Incredibly, “income inequality” is a buzz word this election season among Democrats and Republicans alike. It’s encouraging that this issue is finally getting attention, given that a year ago the plight of working class and poor Americans was not a topic of discussion among most politicians and the mainstream media.
But few people are talking about how climate destabilization, arguably the biggest threat we face as a planet, exacerbates income inequality. That relationship holds as true for the U.S. as it does for the developing world, where it’s easy to imagine how poor people might suffer more under extreme weather conditions. Typhoon Haiyan overwhelmed the Philippine government, which is still struggling to restore electricity and temporary housing. Food prices are skyrocketing, making life even more difficult for people whose jobs washed away in the storm.

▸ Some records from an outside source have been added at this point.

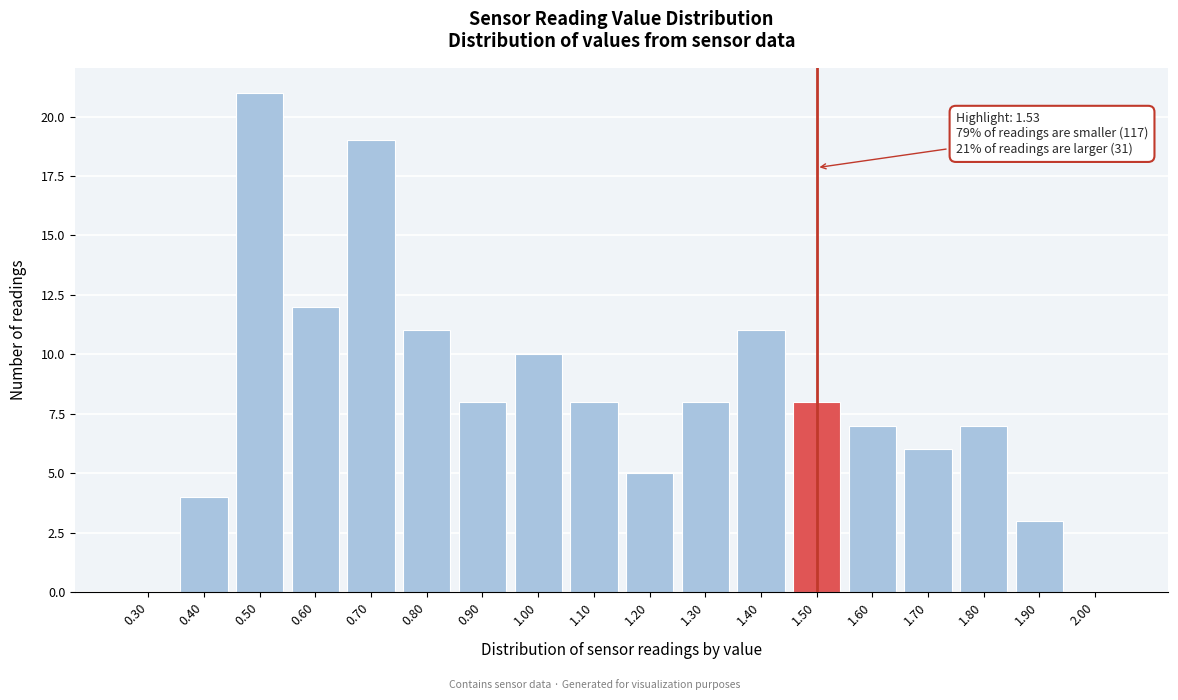

Reading right to left, transcribe all the data shown in this chart.

2.00=0	1.90=3	1.80=7	1.70=6	1.60=7	1.50=8	1.40=11	1.30=8	1.20=5	1.10=8	1.00=10	0.90=8	0.80=11	0.70=19	0.60=12	0.50=21	0.40=4	0.30=0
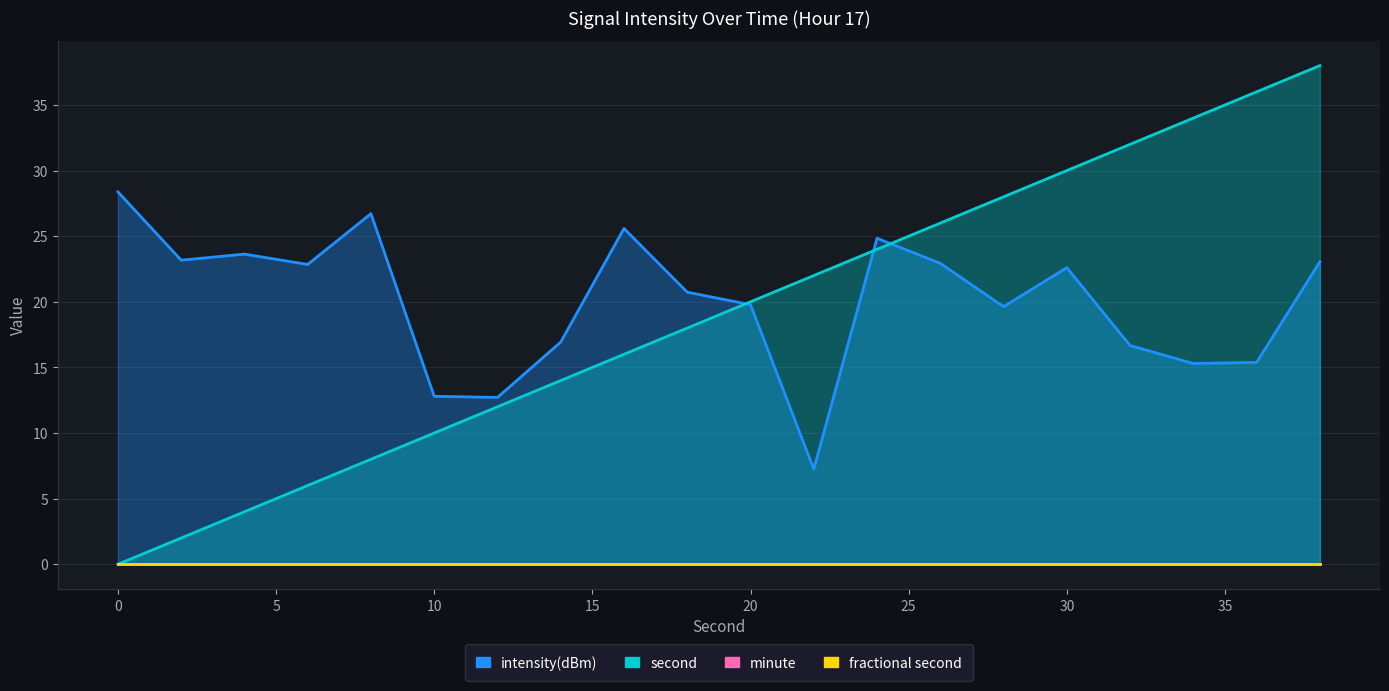

What is the greatest value displayed?

38.0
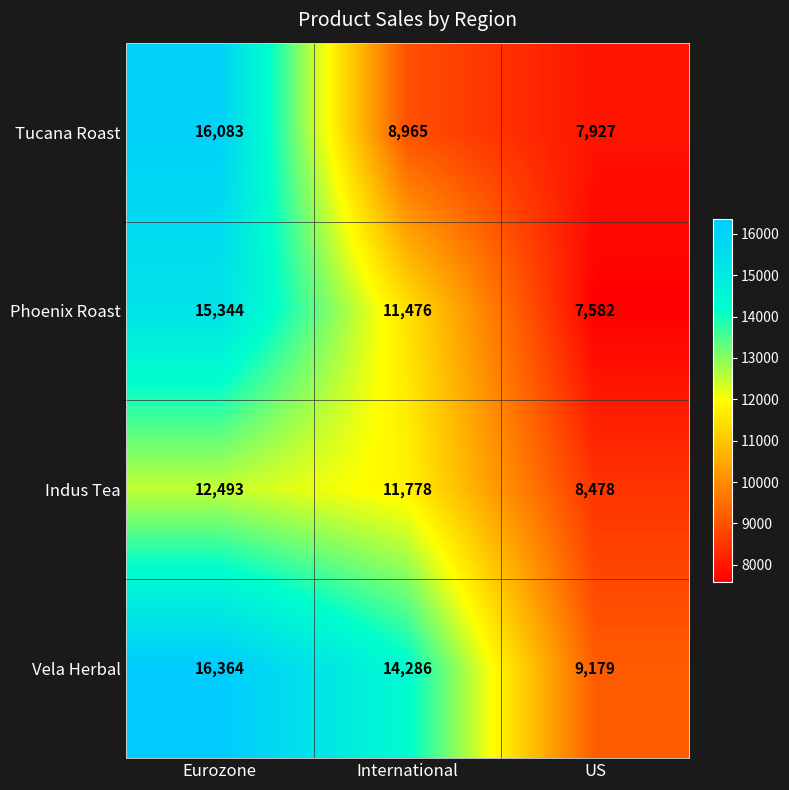

What is the difference between the Phoenix Roast values at US and Eurozone?

7762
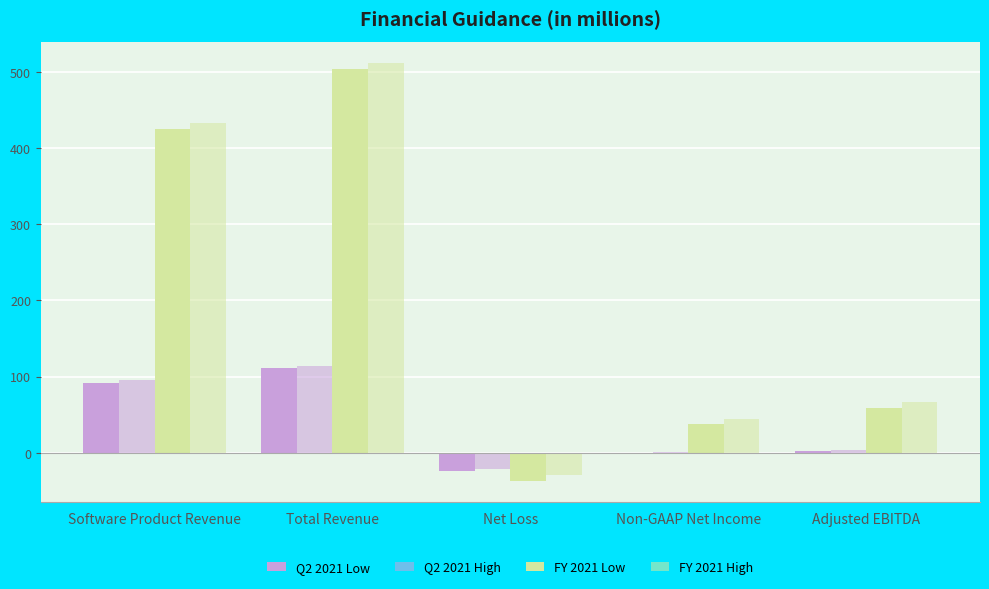

Between Software Product Revenue and Non-GAAP Net Income, which series saw the biggest shift?

FY 2021 High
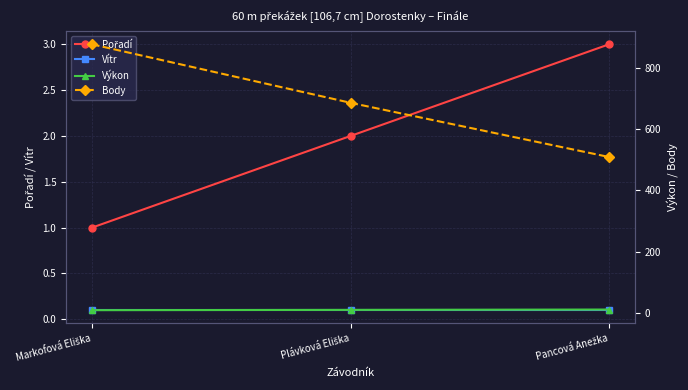

Rank the series at Markofová Eliška from lowest to highest value.

Vítr, Pořadí, Výkon, Body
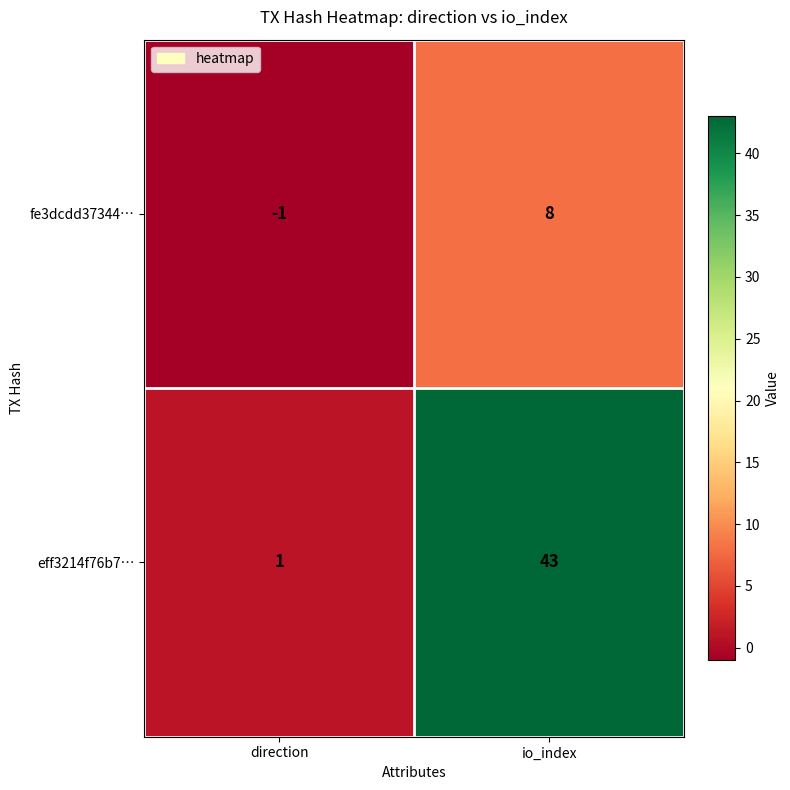

What is the approximate value of fe3dcdd37344… at io_index?

8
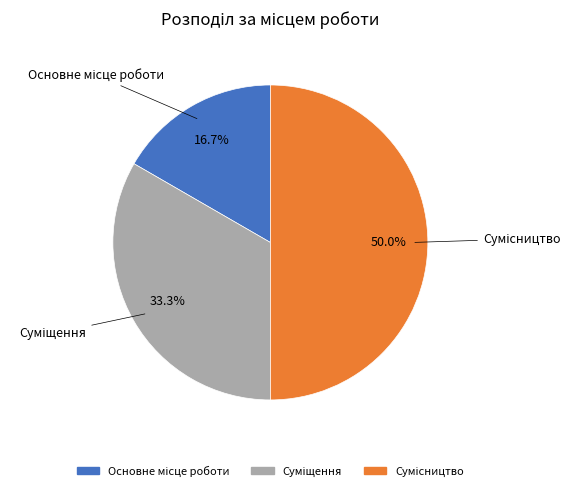

How many slices are in this pie chart?

3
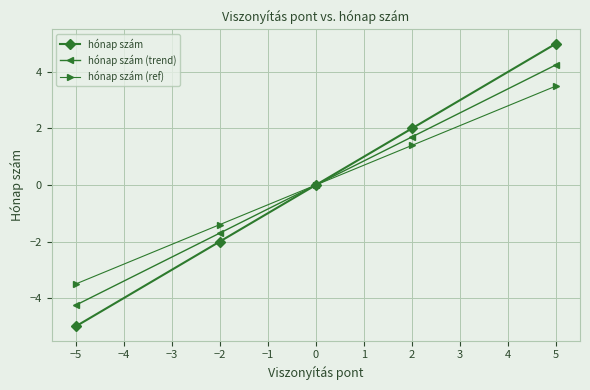

Is it true that hónap szám equals 3.0 at 5?

False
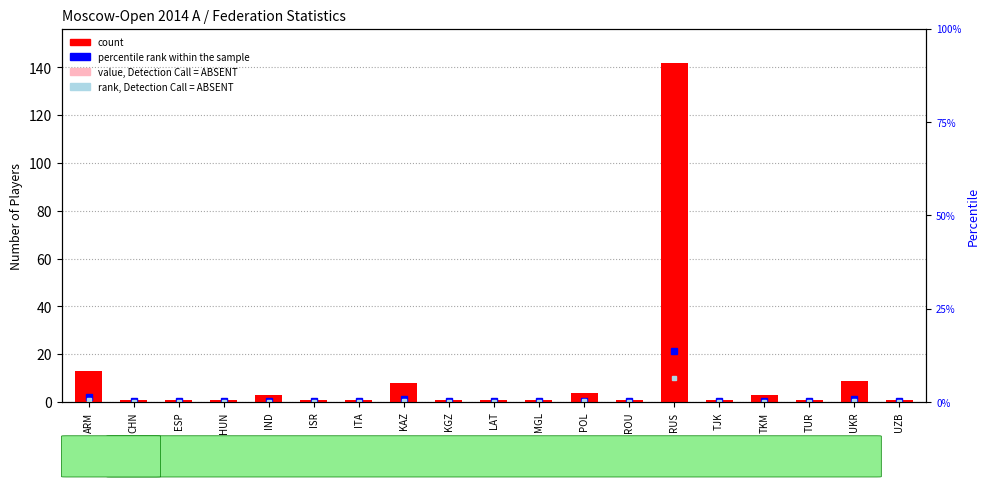

What is the spread (max minus min) of values at KGZ?

0.3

Although U.S. infrastructure and budgets prevent devastation of the magnitude we saw recently in the Philippines, those with less still suffer more here. In New York and New Jersey almost 700,000 housing units were destroyed in Hurricane Sandy, leaving more than that number homeless. In New Jersey 19,000 small businesses suffered losses of $250,000 or more, and total business losses in the state are estimated at $8.3 billion. Those losses translate to lost employment for working and middle-class Americans.
When climate disasters strike, we can see in starker relief the difference between the haves and have-nots. But what about income inequality created by the industries that contribute most to global warming?
Take the case of West Virginia, which ranks second from last in terms of median household income; 47 percent of children there live in low income families. For several days, a chemical spill from a coal processing facility left 300,000 West Virginians without any water to use for drinking, bathing, or cooking. Not only did the contaminated water make people sick, people had to buy bottled water and even cover the cost of flushing their pipes. Some probably also lost days of work without pay, since West Virginia employers are not required to give paid sick leave. These are just a few examples of how people who are living at or below the poverty line are disproportionately impacted by the cost of fossil fuel production.
Lower income households suffer economically from transport of fossil fuels too. Here in the Pacific Northwest, two export terminals are proposed to ship coal that will be transported on open rail cars from Montana and Wyoming. Burlington Northern Santa Fe estimates that 500 pounds of coal dust will be blown off en route. Surrounding communities will have to deal with the respiratory illnesses, including emphysema and bronchitis, that may result, and the cost of treating them.
Property values will probably take a hit too. One study estimates a 5-20 percent price devaluation for single family homes in northern Puget Sound near the routes. A home is the single biggest asset for most middle and working class families, so depreciation of that asset represents a significant decrease in wealth.
And of course, as those fossil fuels are burned, economic impacts go global. A 2012 study conducted by 50 scientists, economists, and policy experts found that global warming is reducing the global GDP by 1.6%, or more than $1.2 trillion. By 2030, that same dollar amount could be the cost of climate change to China’s economy alone. The poor, working classes, and middle classes in China–and in the U.S–will pay more than their fair share, because income inequality and climate destabilization go hand-in-hand. So let’s open our eyes to the fact that the fight against poverty must address the fight against global warming, and vice versa.